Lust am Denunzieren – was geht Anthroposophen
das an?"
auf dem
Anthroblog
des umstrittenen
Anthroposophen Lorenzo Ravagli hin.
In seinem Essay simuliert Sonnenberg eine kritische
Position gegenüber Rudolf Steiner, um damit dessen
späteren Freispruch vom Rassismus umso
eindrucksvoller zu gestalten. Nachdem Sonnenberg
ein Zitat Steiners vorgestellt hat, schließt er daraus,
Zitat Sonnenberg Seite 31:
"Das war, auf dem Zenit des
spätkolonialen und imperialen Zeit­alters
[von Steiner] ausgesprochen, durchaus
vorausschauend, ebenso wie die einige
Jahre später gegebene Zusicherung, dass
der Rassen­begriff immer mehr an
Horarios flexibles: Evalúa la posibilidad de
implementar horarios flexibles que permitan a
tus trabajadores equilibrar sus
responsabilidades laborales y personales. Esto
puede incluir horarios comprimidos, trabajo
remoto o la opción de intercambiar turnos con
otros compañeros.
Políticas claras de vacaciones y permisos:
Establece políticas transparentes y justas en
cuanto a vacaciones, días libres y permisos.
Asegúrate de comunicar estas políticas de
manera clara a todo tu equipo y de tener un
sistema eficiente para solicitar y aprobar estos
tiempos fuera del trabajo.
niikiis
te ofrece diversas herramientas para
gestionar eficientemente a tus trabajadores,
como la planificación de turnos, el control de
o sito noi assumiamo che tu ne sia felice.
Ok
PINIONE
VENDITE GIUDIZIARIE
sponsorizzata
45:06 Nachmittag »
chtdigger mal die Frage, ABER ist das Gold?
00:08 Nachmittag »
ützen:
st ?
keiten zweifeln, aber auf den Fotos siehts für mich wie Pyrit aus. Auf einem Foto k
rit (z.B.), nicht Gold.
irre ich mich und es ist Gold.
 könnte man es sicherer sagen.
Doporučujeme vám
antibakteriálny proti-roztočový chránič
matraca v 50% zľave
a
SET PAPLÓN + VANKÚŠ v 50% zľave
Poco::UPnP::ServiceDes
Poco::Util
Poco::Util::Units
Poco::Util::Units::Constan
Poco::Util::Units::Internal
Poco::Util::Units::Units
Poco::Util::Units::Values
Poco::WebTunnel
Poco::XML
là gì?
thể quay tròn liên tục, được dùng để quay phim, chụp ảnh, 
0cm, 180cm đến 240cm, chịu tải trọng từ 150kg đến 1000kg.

* * *

§ WHAT IS NEEDED:
Copy every line of the records above, keeping the original wording, spelling, and line breaks.

§ RESPONSE BELOW:
Lust am Denunzieren – was geht Anthroposophen
das an?"
auf dem
Anthroblog
des umstrittenen
Anthroposophen Lorenzo Ravagli hin.
In seinem Essay simuliert Sonnenberg eine kritische
Position gegenüber Rudolf Steiner, um damit dessen
späteren Freispruch vom Rassismus umso
eindrucksvoller zu gestalten. Nachdem Sonnenberg
ein Zitat Steiners vorgestellt hat, schließt er daraus,
Zitat Sonnenberg Seite 31:
"Das war, auf dem Zenit des
spätkolonialen und imperialen Zeit­alters
[von Steiner] ausgesprochen, durchaus
vorausschauend, ebenso wie die einige
Jahre später gegebene Zusicherung, dass
der Rassen­begriff immer mehr an
Horarios flexibles: Evalúa la posibilidad de
implementar horarios flexibles que permitan a
tus trabajadores equilibrar sus
responsabilidades laborales y personales. Esto
puede incluir horarios comprimidos, trabajo
remoto o la opción de intercambiar turnos con
otros compañeros.
Políticas claras de vacaciones y permisos:
Establece políticas transparentes y justas en
cuanto a vacaciones, días libres y permisos.
Asegúrate de comunicar estas políticas de
manera clara a todo tu equipo y de tener un
sistema eficiente para solicitar y aprobar estos
tiempos fuera del trabajo.
niikiis
te ofrece diversas herramientas para
gestionar eficientemente a tus trabajadores,
como la planificación de turnos, el control de
o sito noi assumiamo che tu ne sia felice.
Ok
PINIONE
VENDITE GIUDIZIARIE
sponsorizzata
45:06 Nachmittag »
chtdigger mal die Frage, ABER ist das Gold?
00:08 Nachmittag »
ützen:
st ?
keiten zweifeln, aber auf den Fotos siehts für mich wie Pyrit aus. Auf einem Foto k
rit (z.B.), nicht Gold.
irre ich mich und es ist Gold.
 könnte man es sicherer sagen.
Doporučujeme vám
antibakteriálny proti-roztočový chránič
matraca v 50% zľave
a
SET PAPLÓN + VANKÚŠ v 50% zľave
Poco::UPnP::ServiceDes
Poco::Util
Poco::Util::Units
Poco::Util::Units::Constan
Poco::Util::Units::Internal
Poco::Util::Units::Units
Poco::Util::Units::Values
Poco::WebTunnel
Poco::XML
là gì?
thể quay tròn liên tục, được dùng để quay phim, chụp ảnh, 
0cm, 180cm đến 240cm, chịu tải trọng từ 150kg đến 1000kg.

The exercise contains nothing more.